──────── PASSAGE PROVIDED ────────

Use an environment variable in a launchd script

Solution 1:

Not in the ProgramArguments key. You need to add an EnvironmentVariables key into your plist's dict like so:

<?xml version="1.0" encoding="UTF-8"?>
<!DOCTYPE plist PUBLIC "-//Apple//DTD PLIST 1.0//EN" "http://www.apple.com/DTDs/PropertyList-1.0.dtd">
<plist version="1.0">
<dict>
    <key>EnvironmentVariables</key>
    <dict>
           <key>AN_ENVIRONMENT_VARIABLE_NAME</key>
           <string>the_value</string>
    </dict>
    <key>Label</key>
    <string>me.mpietz.MountDevRoot</string>
    <key>ProgramArguments</key>
    <array>
        <string>/bin/sh</string>

        <string>$HOME/bin/attach-devroot.sh</string>

        <!-- Instead of using...
        <string>/Users/mpietz/bin/attach-devroot.sh</string -->
    </array>
    <key>RunAtLoad</key>
    <true/>
</dict>
</plist>

See: Creating Launch Daemons and Agents.

──────── ENTRIES PROVIDED ────────

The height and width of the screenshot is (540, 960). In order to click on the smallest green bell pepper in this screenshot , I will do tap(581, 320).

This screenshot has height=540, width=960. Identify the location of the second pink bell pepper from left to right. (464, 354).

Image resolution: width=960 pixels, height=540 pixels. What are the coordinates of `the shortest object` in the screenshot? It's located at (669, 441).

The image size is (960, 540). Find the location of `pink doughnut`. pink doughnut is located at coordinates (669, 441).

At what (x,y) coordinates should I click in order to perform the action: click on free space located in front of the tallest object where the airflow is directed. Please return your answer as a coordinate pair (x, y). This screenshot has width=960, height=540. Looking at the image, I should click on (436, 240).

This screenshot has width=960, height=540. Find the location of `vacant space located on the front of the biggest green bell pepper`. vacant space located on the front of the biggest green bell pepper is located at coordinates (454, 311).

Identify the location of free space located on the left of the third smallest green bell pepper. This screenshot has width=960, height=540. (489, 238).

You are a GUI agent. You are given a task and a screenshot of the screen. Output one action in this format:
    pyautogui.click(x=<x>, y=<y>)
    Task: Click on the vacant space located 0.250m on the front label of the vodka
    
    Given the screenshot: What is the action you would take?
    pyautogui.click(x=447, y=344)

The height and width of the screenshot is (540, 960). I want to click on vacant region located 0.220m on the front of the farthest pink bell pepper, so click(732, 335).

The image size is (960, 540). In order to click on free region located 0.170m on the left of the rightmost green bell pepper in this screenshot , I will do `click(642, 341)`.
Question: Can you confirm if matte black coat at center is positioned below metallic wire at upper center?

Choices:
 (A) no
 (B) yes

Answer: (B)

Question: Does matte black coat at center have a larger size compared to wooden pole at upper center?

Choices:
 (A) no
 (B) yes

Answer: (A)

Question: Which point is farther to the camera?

────────

• [WORK INSTRUCTION A]
According to the launchd passage, which key needs to be added to the plist's dict to set an environment variable?
• [WORK INSTRUCTION B]
Reproduce everything in the launchd passage from "<string>$HOME/bin/attach-devroot.sh</string>" down to "Daemons and Agents.".

• [EXERCISE SOLUTION A]
An EnvironmentVariables key.

• [EXERCISE SOLUTION B]
<string>$HOME/bin/attach-devroot.sh</string>

        <!-- Instead of using...
        <string>/Users/mpietz/bin/attach-devroot.sh</string -->
    </array>
    <key>RunAtLoad</key>
    <true/>
</dict>
</plist>

See: Creating Launch Daemons and Agents.